読む文章
━━━━━━━━━━━━━━━━━━━━━━━━━━━━━━

電車でくしゃみを続けた私が、降りた駅で気づいたこと
コラム
リュックから出てきた新品のマスク
4度目のくしゃみをしたあと、隣に立っていた男子高校生が、リュックのポケットから何かを取り出しました。ビニール袋に入ったままの、新品のマスクでした。
「よかったら、これ使ってください」
低くて落ち着いた声で、責めるような響きはまったくありませんでした。差し出された袋を反射的に受け取った瞬間、車内の視線が全部自分に集まっているのがわかって、隣で笑っていた友達も口をつぐみ、私と男子高校生を見比べていました。
そして...
次の駅が近づくと、私は友達に「ごめん、先に降りるね」とだけ言って、逃げるように電車を降りました。ホームのベンチに座ってマスクを袋から出したとき、あの1枚の意味がじわじわ迫ってきました。
年配の女性の注意も、周りの困った顔も、本当は全部わかっていました。ただ動画に夢中なふりをして、見ないふりを決め込んでいただけです。それをあの男子高校生は、責めもせず、注意もせず、ただ1枚のマスクで教えてくれました。
ベンチに座ったまま、私はそのマスクを着けました。次の日から、私は制服のポケットにマスクを1枚、必ず入れて家を出るようになりました。
(10代女性・高校生)
本記事は、読者アンケートに寄せられた実体験をもとにした本人視点の記事を参考に、相手側の心情を想定して制作しています。実際の相手本人への取材ではなく、編集部による解釈を含みます。

━━━━━━━━━━━━━━━━━━━━━━━━━━━━━━

用意した資料
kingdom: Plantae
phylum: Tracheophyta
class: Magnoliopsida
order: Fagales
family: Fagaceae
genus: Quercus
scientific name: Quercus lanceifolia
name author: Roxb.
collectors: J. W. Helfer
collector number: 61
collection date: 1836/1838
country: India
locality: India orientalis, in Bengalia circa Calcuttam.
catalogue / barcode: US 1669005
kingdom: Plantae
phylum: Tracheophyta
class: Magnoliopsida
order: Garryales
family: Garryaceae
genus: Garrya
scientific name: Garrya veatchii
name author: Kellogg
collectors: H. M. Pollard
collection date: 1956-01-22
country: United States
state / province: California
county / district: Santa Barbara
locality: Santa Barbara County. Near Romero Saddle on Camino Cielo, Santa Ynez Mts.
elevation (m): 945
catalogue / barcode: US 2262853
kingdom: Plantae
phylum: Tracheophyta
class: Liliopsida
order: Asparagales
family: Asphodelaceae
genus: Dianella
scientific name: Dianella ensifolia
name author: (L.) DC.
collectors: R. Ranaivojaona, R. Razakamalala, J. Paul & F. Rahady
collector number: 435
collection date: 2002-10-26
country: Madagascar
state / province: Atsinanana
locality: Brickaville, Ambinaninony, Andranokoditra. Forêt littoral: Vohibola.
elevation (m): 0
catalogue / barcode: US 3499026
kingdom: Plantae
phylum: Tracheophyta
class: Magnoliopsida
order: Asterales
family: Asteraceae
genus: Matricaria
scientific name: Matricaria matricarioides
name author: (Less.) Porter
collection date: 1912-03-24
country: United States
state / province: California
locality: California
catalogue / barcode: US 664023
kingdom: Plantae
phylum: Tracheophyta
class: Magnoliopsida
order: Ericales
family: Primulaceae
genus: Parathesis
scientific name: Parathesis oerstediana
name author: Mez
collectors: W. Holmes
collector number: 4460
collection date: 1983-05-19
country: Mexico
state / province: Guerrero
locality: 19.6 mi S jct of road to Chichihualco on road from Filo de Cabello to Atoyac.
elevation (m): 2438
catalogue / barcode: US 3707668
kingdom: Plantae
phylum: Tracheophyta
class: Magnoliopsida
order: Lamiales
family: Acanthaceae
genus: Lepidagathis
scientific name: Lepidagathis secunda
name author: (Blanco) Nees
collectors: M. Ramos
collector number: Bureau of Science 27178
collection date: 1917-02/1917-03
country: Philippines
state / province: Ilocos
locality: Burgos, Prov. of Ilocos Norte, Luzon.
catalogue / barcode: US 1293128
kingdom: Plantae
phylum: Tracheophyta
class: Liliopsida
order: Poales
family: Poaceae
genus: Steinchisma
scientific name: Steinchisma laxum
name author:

━━━━━━━━━━━━━━━━━━━━━━━━━━━━━━

問題の指示
電車でのくしゃみのコラムを、「電車でくしゃみを続けた私が、降りた駅で気づいたこと」から始めて「子高校生を見比べていました。」まで、一字一句そのまま書き写してください。

正しい答え
電車でくしゃみを続けた私が、降りた駅で気づいたこと
コラム
リュックから出てきた新品のマスク
4度目のくしゃみをしたあと、隣に立っていた男子高校生が、リュックのポケットから何かを取り出しました。ビニール袋に入ったままの、新品のマスクでした。
「よかったら、これ使ってください」
低くて落ち着いた声で、責めるような響きはまったくありませんでした。差し出された袋を反射的に受け取った瞬間、車内の視線が全部自分に集まっているのがわかって、隣で笑っていた友達も口をつぐみ、私と男子高校生を見比べていました。